Recientemente, el Instituto Tecnológico de California (Caltech) lanzó su prototipo de estación espacial fotovoltaica que podría suponer una auténtica revolución. Después de este lanzamiento exitoso, la estación ahora tendrá que ser probada y evaluada.

Un lanzamiento exitoso

En octubre de 2022 hablamos del proyecto de la estación espacial solar de Caltech, desarrollado tras una década de trabajo. Su finalidad es garantizar una suministro mundial de energía limpia, renovable y asequible. La estación primero recolectará la luz del sol usando grandes paneles antes de convertirla en la energía eléctrica necesaria traslado a nuestro planeta mediante ondas de radiofrecuencia (RF).

En un comunicado de prensa del 2 de enero de 2023 (actualizado un día después), Caltech anunció que su prototipo, el Space Solar Power Demonstrator (SSPD), había sido lanzado con éxito por la imprescindible SpaceX. Además, el prototipo se encontraba en el vehículo Vigoride de la empresa Momentus que también realizaba su primera misión.

La energía solar espacial ofrece una forma de aprovechar el suministro prácticamente ilimitado de energía solar en el espacio, donde la energía está disponible constantemente sin estar sujeta a los ciclos del día y la noche, las estaciones y la cobertura.recordó Caltech en su nota de prensa.

infografía de la estación orbital solar
Créditos: Caltech

Una revolución potencial a escala global

De hecho, la estación Caltech es una máquina que pesa unos cincuenta kilogramos. compuesto por tres elementos : el Experimento de Composición Ultraligera Desplegable en Órbita (DOLCE), el Conjunto de Microondas para el Experimento de Órbita Baja de Transferencia de Energía (MAPLE), así como un dispositivo fotovoltaico ALBA que integra una colección de 32 tipos de células. Además, subrayemos que la DOLCE no es otra que la estructura (de 180 x 180 cm) que soporta las células ALBA.

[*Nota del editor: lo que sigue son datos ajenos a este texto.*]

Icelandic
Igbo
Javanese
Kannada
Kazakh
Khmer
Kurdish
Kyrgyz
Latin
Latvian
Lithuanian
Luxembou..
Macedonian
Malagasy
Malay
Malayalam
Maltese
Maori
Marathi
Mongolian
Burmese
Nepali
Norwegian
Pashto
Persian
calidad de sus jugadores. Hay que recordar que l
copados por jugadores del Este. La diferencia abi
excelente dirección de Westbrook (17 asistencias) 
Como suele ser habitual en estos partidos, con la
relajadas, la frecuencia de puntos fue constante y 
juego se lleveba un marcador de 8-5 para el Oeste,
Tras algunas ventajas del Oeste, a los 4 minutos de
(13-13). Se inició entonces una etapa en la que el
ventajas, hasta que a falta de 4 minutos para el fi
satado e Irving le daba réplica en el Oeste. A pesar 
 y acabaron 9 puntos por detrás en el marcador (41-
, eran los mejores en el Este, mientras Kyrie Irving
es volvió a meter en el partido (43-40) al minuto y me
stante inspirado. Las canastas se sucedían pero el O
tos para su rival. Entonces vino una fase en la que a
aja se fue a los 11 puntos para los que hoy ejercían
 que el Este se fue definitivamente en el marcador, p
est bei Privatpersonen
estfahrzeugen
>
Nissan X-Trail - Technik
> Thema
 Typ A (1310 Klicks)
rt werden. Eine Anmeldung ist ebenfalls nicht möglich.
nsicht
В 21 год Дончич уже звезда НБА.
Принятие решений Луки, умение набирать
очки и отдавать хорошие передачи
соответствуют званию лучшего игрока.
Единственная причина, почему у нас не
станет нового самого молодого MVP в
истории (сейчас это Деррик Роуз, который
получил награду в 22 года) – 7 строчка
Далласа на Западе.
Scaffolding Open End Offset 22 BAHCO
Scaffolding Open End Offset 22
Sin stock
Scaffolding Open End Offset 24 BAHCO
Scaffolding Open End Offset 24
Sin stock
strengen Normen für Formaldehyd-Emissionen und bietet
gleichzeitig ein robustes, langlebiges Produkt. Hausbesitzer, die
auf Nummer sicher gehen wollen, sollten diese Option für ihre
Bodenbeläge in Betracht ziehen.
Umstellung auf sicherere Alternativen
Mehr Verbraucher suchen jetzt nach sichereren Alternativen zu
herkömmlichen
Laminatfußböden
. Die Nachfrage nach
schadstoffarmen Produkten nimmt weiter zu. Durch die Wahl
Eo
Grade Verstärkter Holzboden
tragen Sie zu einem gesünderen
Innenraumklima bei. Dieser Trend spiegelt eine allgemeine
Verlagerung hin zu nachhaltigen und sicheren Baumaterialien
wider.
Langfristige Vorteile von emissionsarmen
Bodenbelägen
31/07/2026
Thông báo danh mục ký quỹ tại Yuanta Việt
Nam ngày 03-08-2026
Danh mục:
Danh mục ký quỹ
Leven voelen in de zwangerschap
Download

Después de la implementación del dispositivo, la prueba de la celda puede comenzar. Corresponderá a Caltech entender qué células son eficientes y en qué condiciones orbitales. A continuación, los funcionarios analizarán cómo transferir energía solar a la Tierra. Aquí es donde entra el MAPLE, cuya estructura flexible contiene una gran cantidad de procesadores electrónicos y elementos de transmisión inalámbrica.

Para los investigadores estadounidenses, su prototipo ya era funcional en la Tierra. Así que pase lo que pase, la experiencia ya representa un progreso. Sin embargo, aunque las pruebas en el espacio serán difíciles de llevar a cabo, cualquier éxito podría significar una verdadera revolución. De hecho, las células en órbita no son no molestado por ninguna nube y debería funcionar mucho mejor. Si tiene éxito, Caltech tendrá que pensar en el desarrollo de su estación y establecer un modelo económico viable.